● **WRITTEN TASK**
Reproduce, without any alteration, every line that accompanies each of the entries below, from the kingdom line through the common name.

● **DATA TO PROCESS**
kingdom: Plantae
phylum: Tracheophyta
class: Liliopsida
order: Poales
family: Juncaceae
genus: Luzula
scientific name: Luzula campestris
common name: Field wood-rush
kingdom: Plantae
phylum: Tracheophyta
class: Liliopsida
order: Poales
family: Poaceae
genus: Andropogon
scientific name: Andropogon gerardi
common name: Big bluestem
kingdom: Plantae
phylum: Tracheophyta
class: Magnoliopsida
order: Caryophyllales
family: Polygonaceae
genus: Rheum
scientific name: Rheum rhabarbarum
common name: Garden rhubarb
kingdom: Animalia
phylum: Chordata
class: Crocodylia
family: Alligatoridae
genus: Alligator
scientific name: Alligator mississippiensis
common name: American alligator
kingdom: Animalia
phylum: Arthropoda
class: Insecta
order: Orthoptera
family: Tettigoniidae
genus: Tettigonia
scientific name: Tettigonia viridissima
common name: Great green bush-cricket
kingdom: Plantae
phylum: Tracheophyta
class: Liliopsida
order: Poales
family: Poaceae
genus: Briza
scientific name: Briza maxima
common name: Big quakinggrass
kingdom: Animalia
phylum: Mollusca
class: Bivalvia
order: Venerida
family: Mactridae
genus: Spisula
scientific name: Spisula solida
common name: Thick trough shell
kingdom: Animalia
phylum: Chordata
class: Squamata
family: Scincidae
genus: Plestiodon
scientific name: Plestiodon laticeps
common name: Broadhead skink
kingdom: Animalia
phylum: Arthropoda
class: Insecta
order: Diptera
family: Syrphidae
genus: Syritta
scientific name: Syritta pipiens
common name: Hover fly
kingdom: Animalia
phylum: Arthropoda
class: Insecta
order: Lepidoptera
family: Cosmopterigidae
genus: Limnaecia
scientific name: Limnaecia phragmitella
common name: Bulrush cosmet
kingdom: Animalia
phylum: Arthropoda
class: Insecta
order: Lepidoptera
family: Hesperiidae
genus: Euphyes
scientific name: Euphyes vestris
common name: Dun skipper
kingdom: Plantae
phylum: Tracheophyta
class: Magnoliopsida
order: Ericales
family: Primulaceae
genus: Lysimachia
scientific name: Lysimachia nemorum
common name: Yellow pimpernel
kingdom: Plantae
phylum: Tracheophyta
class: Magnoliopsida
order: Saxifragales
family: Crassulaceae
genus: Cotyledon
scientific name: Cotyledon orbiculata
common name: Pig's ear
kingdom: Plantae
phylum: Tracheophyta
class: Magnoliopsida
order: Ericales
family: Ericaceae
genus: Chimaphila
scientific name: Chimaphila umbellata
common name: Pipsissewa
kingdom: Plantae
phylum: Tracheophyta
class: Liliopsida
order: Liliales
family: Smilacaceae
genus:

● **WRITTEN SOLUTION**
kingdom: Plantae
phylum: Tracheophyta
class: Liliopsida
order: Poales
family: Juncaceae
genus: Luzula
scientific name: Luzula campestris
common name: Field wood-rush
kingdom: Plantae
phylum: Tracheophyta
class: Liliopsida
order: Poales
family: Poaceae
genus: Andropogon
scientific name: Andropogon gerardi
common name: Big bluestem
kingdom: Plantae
phylum: Tracheophyta
class: Magnoliopsida
order: Caryophyllales
family: Polygonaceae
genus: Rheum
scientific name: Rheum rhabarbarum
common name: Garden rhubarb
kingdom: Animalia
phylum: Chordata
class: Crocodylia
family: Alligatoridae
genus: Alligator
scientific name: Alligator mississippiensis
common name: American alligator
kingdom: Animalia
phylum: Arthropoda
class: Insecta
order: Orthoptera
family: Tettigoniidae
genus: Tettigonia
scientific name: Tettigonia viridissima
common name: Great green bush-cricket
kingdom: Plantae
phylum: Tracheophyta
class: Liliopsida
order: Poales
family: Poaceae
genus: Briza
scientific name: Briza maxima
common name: Big quakinggrass
kingdom: Animalia
phylum: Mollusca
class: Bivalvia
order: Venerida
family: Mactridae
genus: Spisula
scientific name: Spisula solida
common name: Thick trough shell
kingdom: Animalia
phylum: Chordata
class: Squamata
family: Scincidae
genus: Plestiodon
scientific name: Plestiodon laticeps
common name: Broadhead skink
kingdom: Animalia
phylum: Arthropoda
class: Insecta
order: Diptera
family: Syrphidae
genus: Syritta
scientific name: Syritta pipiens
common name: Hover fly
kingdom: Animalia
phylum: Arthropoda
class: Insecta
order: Lepidoptera
family: Cosmopterigidae
genus: Limnaecia
scientific name: Limnaecia phragmitella
common name: Bulrush cosmet
kingdom: Animalia
phylum: Arthropoda
class: Insecta
order: Lepidoptera
family: Hesperiidae
genus: Euphyes
scientific name: Euphyes vestris
common name: Dun skipper
kingdom: Plantae
phylum: Tracheophyta
class: Magnoliopsida
order: Ericales
family: Primulaceae
genus: Lysimachia
scientific name: Lysimachia nemorum
common name: Yellow pimpernel
kingdom: Plantae
phylum: Tracheophyta
class: Magnoliopsida
order: Saxifragales
family: Crassulaceae
genus: Cotyledon
scientific name: Cotyledon orbiculata
common name: Pig's ear
kingdom: Plantae
phylum: Tracheophyta
class: Magnoliopsida
order: Ericales
family: Ericaceae
genus: Chimaphila
scientific name: Chimaphila umbellata
common name: Pipsissewa
kingdom: Plantae
phylum: Tracheophyta
class: Liliopsida
order: Liliales
family: Smilacaceae
genus:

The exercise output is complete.